Citations sur Rivages de l'Est : En kayak du Danube au Bosphore (41)
Les gares sont propices à l’envol de la pensée. Elles ouvrent l’imaginaire comme les rails ouvrent le chemin, et les destinations qu’elles proposent offrent d’infinies possibilités de croire en nos rêveries. p.18.
Nous peuplons une planète perdue dans le cosmos à l’ombre d’une balise incandescente qui ressemble à des milliards d’autres. Nous ne sommes rien ou, en tout cas, si minuscules que toute crainte, toute certitude, toute tragédie se dilue aussitôt que nous prenons conscience de notre insignifiance. Cette vaste fièvre, cette énergie immense que nous consacrons à remuer nos vies, tout ce superflu qui nous paraît vital, ces petites gloires et ces petites défaites, toutes ces préoccupations qui nous confinent dans le tambour du quotidien, tout ça disparaît lorsqu’on regarde les étoiles. p.200.
L’ailleurs – l’altérité peut-être plus encore – conduit le voyageur hors du cadre, vers une expression moins rigide et plus fluide de lui-même, en marge des idéologies et de la pensée immobile. L’errance le débarrasse de son enveloppe, l’allège de son fatras, lui donnant l’occasion de faire peau neuve lorsque, d’aventure, s’opère la métamorphose. p.228.
Les longues journées de kayak ont lié les paysages et les visages sur une même épissure. Je mesure l’enseignement des expériences vécues, incrustées en moi comme la géographie des lieux dans ma géographie intérieure. p.227.

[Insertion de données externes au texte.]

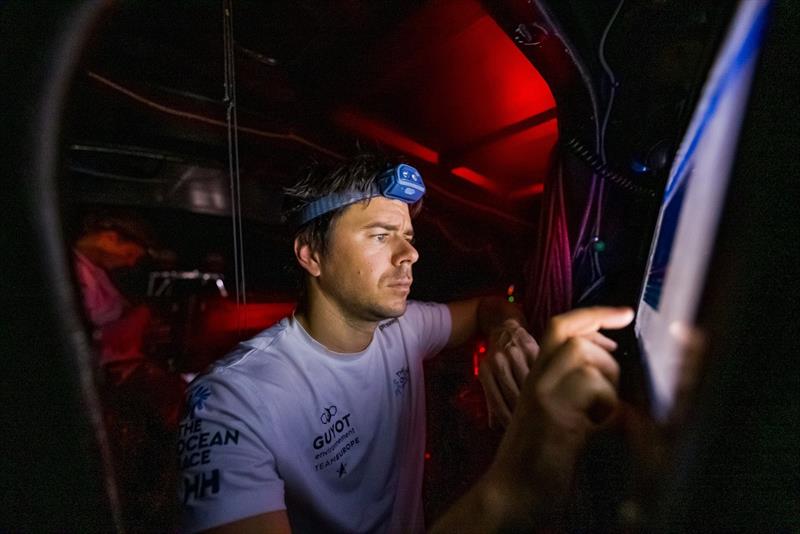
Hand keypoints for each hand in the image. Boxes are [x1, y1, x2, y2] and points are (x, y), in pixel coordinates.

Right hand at [489, 307, 633, 518]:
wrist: (510, 494)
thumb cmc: (537, 459)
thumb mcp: (553, 414)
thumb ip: (572, 389)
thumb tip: (608, 369)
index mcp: (536, 377)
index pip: (561, 327)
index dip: (595, 314)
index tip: (624, 313)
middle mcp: (536, 381)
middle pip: (573, 336)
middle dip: (606, 354)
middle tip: (610, 390)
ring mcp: (542, 396)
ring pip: (584, 357)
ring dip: (607, 383)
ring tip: (600, 416)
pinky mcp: (554, 416)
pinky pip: (592, 389)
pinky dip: (608, 409)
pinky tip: (597, 431)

Si le mouvement est un moteur de l’esprit, l’immobilisme, lui, incite à la paresse et à l’endormissement. Le farniente fabrique des consommateurs dociles, des jouisseurs conditionnés qui confondent l’injonction du désir avec la faculté d’agir selon leur volonté. p.179.
Avons-nous oublié que l’humanité vécut dans l’errance, sans cadre ni doctrine, durant des dizaines de milliers d’années ? Peut-être que non. Et peut-être est-ce cela qui entretient notre fascination pour les peuples voyageurs et insoumis. p.73.
L’étape possède d’innombrables vertus, indissociables du voyage. Elle est une pause, une respiration, qui permet comme dans la vie de regarder un instant derrière soi avant de continuer d’avancer. p.178
L’aventure n’existe pas au travers d’un objectif. Elle existe chaque jour, au rythme du vent, du bruissement des frondaisons, du cliquetis de l’eau sur les rives ou des stridulations des insectes au petit matin dans la fraîcheur qu’amène la rosée. p.22.
Ce n’est pas le monde qui change lorsqu’on le parcourt, mais le regard qu’on porte sur lui. p.228.
Le ciel reste l’ultime monde inconnu, peuplé de nos songes. Il alimente nos questionnements impérieux, tout comme il nous sert de miroir : c’est parce qu’il montre l’ailleurs que nous pouvons tenter de comprendre qui nous sommes. p.200.